Ddraig: "You intend to sleep here as if you were that boy? The world you have stepped into is not the one you left behind; here gods still meddle, dragons still shape nations. You will be hunted."Aatrox: "Let them hunt. The hunter remembers how to stalk."Ddraig: "You're powerful, but not whole. I can feel the fracture where your original blade was severed. That wound will call enemies."Aatrox: "Then perhaps this world will offer worthy prey while I wait to reclaim what was lost."

The dragon gave a low growl that faded into resignation. It had seen pride before in its previous wielders, but this was different—this was inevitability speaking through a man's throat.

For a long while neither spoke again. Only the rhythmic tick of a cheap alarm-clock filled the room, sounding absurdly loud against the stillness of two legendary beings sharing the shell of a human teenager.

Far away in the Grigori's highest observatory, Azazel lit another cigarette and stared at the pulsing red dot on the magical map hovering above his desk.
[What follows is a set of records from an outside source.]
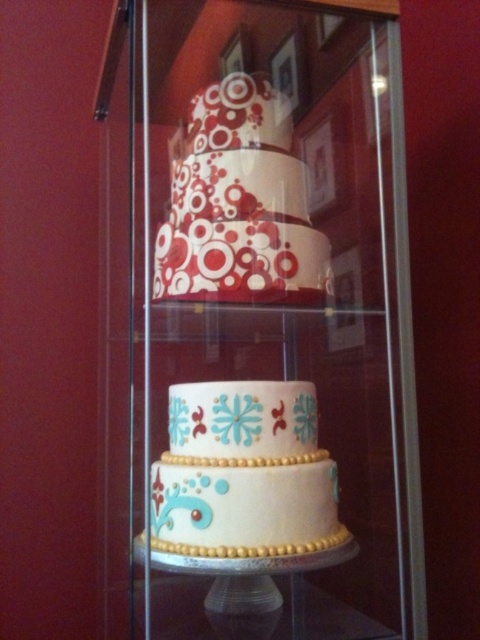
Is transparent glass door at center smaller than white fondant cake at center?

No.

Is transparent glass door at center above white fondant cake at center?

Yes, transparent glass door at center is above white fondant cake at center.

Is point (417, 554) behind point (197, 417)?

No, (417, 554) is closer to viewer.

Find the location of a particular element. transparent glass door at center is located at coordinates (256, 317).

Who is higher up, transparent glass door at center or white glossy glass plate at center?

transparent glass door at center

Is point (315, 44) in front of point (155, 561)?

No, it is behind (155, 561).

Identify the location of transparent glass door at center. This screenshot has width=480, height=640. (256, 317).

Between point (165, 288) and point (312, 557), which one is positioned behind?

The point (165, 288) is more distant.

Does matte red and white cake at center have a greater width compared to white glossy glass plate at center?

In fact, matte red and white cake at center might be narrower than white glossy glass plate at center.

Locate an element on the screen. matte red and white cake at center is located at coordinates (239, 204).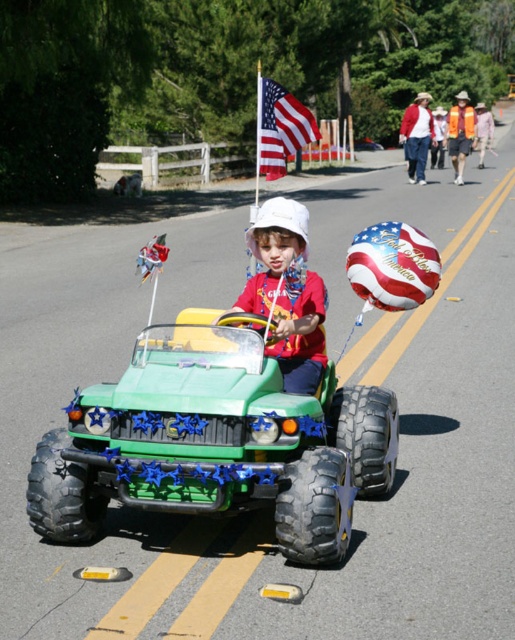
Question: Is american flag at center bigger than orange safety vest at center?

Choices:
 (A) no
 (B) yes

Answer: (A)

Question: Is american flag at center smaller than orange safety vest at center?

Choices:
 (A) no
 (B) yes

Answer: (B)

Question: Does white matte hat at center come behind american flag at center?

Choices:
 (A) yes
 (B) no

Answer: (B)

Question: Which point is closer to the camera?

Choices:
 (A) orange safety vest at center
 (B) american flag at center

Answer: (B)

Question: Which object is farther from the camera taking this photo?

Choices:
 (A) american flag at center
 (B) green rubber monster truck at center
 (C) white matte hat at center

Answer: (A)

Question: Which of the following is the farthest from the observer?

Choices:
 (A) (89, 417)
 (B) (265, 88)

Answer: (B)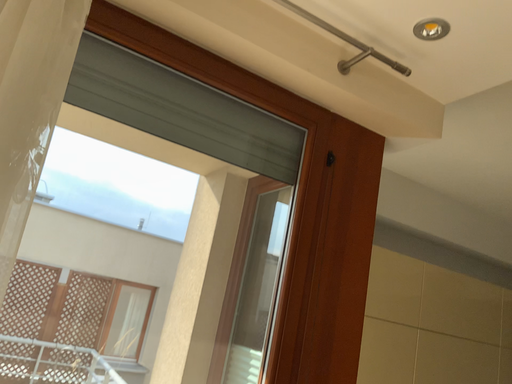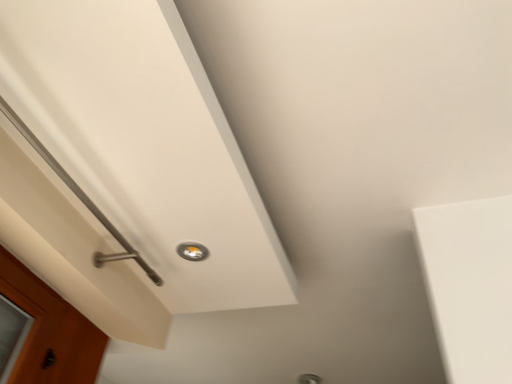
Question: Which way did the camera rotate in the video?

Choices:
 (A) rotated upward
 (B) rotated downward

Answer: (A)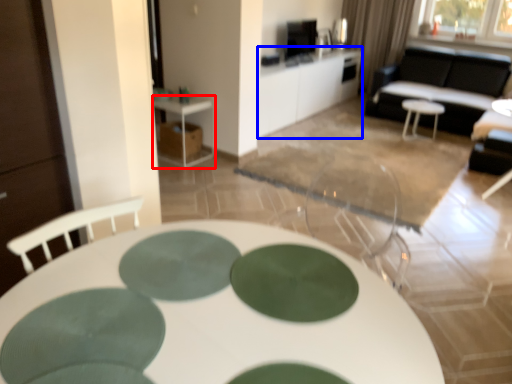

The dot sat unmoving over Kuoh.

"Whatever you are," he muttered to himself, "I hope you're not in the mood to start another war. We've barely managed to keep the factions civil since the last one."

He blew out a curl of smoke and began drafting a confidential message to the Shinto emissary in Kyoto: "Need your shrine's records on 'star-fallen weapons'—any myth older than the Age of Gods."

And so the first night closed over Kuoh City. To the sleeping civilians nothing at all had changed: the trains would still run, the shops would still open in the morning. But to those who felt the weave of power beneath the mundane, the world had shifted on its axis.

A sword long thought lost had found a vessel.A boy's life had ended before it truly began.And a war-born titan now waited in the quiet dark, patient as a drawn blade, for the gods of this world to reveal themselves.